SUPPLIED TEXT
++++

"Hon. Edward Eliot
16.VI.27
Dear Eliot,
Yes, I want to change my name formally. Will you try and do it as quietly and inexpensively as it can be done? I'd better be
Thomas Edward Shaw
in future. Of Pole Hill, Chingford, Essex, if they require an address. I'm in some doubt as to my previous name, for I've never seen my birth certificate. I fancy I was registered on 15 August, 1888 (which was not the real date however!) at Tremadoc, in Carnarvon County, N. Wales. My father and mother who were not married: - or rather he was, but not to her - called themselves Lawrence, at least from 1892 onwards. I do not know whether they did so when I was born or not. He died in 1919. She is still alive. I believe Lawrence was the name of her supposed father: but her mother (called Jenner) was not married to the original Lawrence. My father was a younger son of an Irish family called Chapman, of Killua, in Co. Meath. His own place was called Southill, also in Meath. His widow, Lady Chapman, and her daughters still live there: but Killua has been sold. Debrett, I fancy, shows him as still alive: but actually, as I say, he lived with my mother elsewhere than in Ireland, from 1885 onwards, and died in Oxford in 1919 as T. R. Lawrence. Whether he changed his name formally or not I don't know. I suppose not, or his widow would have changed too, wouldn't she? They were not divorced: there isn't much divorce in Ireland.
I suppose we were an odd family, because it never struck me to ask him the facts of the name Lawrence. His will might solve the question.
Perhaps, though, you won't require parents' names, for my deed-poll. Better not, if possible, for I don't want anyone to know about it, while my mother and step-mother are both alive. There are two or three skeletons, besides this, in the last generation's history.

++++

THE DATA
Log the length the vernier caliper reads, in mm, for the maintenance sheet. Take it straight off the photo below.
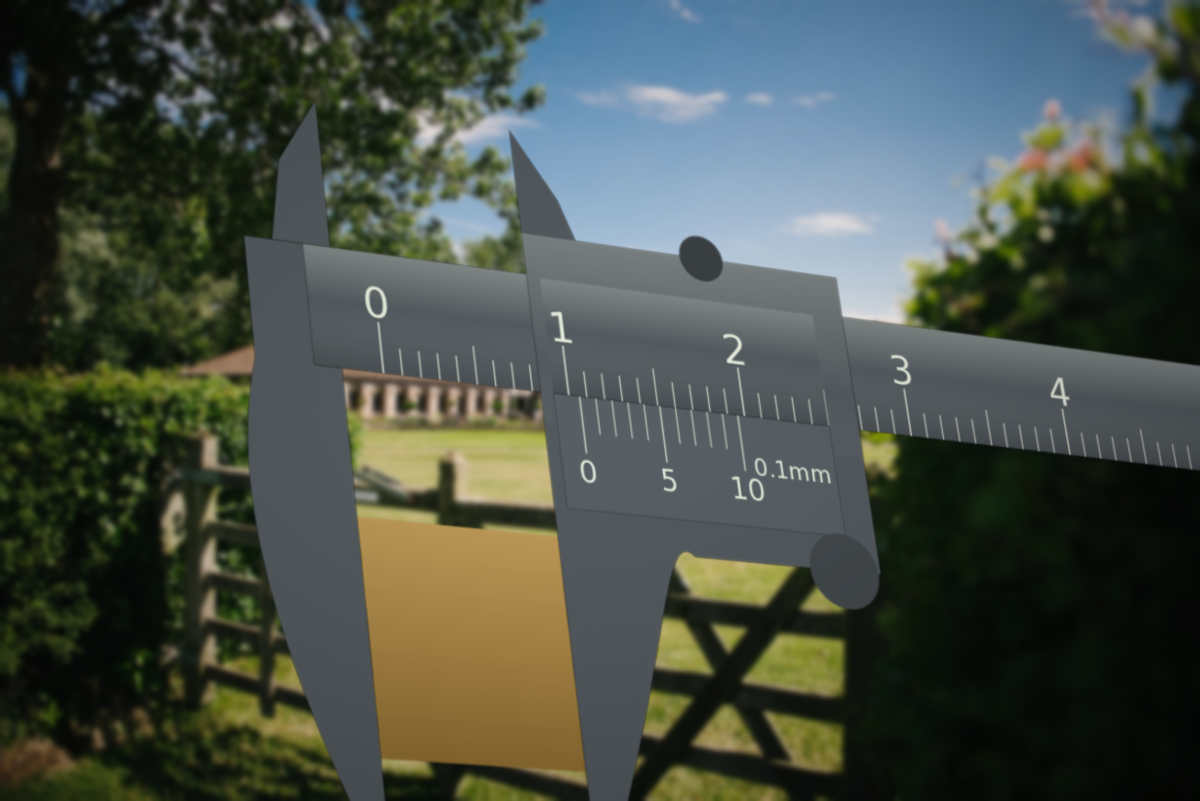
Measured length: 10.6 mm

++++

EXERCISE AIM
Condense the paragraph of the letter that begins "Perhaps, though, you won't require" into a shorter version that keeps its main points.

SOLUTION BELOW
Parents' names should ideally be left off the deed-poll, since no one should learn of it while the writer's mother and stepmother are still alive; the previous generation also holds two or three other skeletons.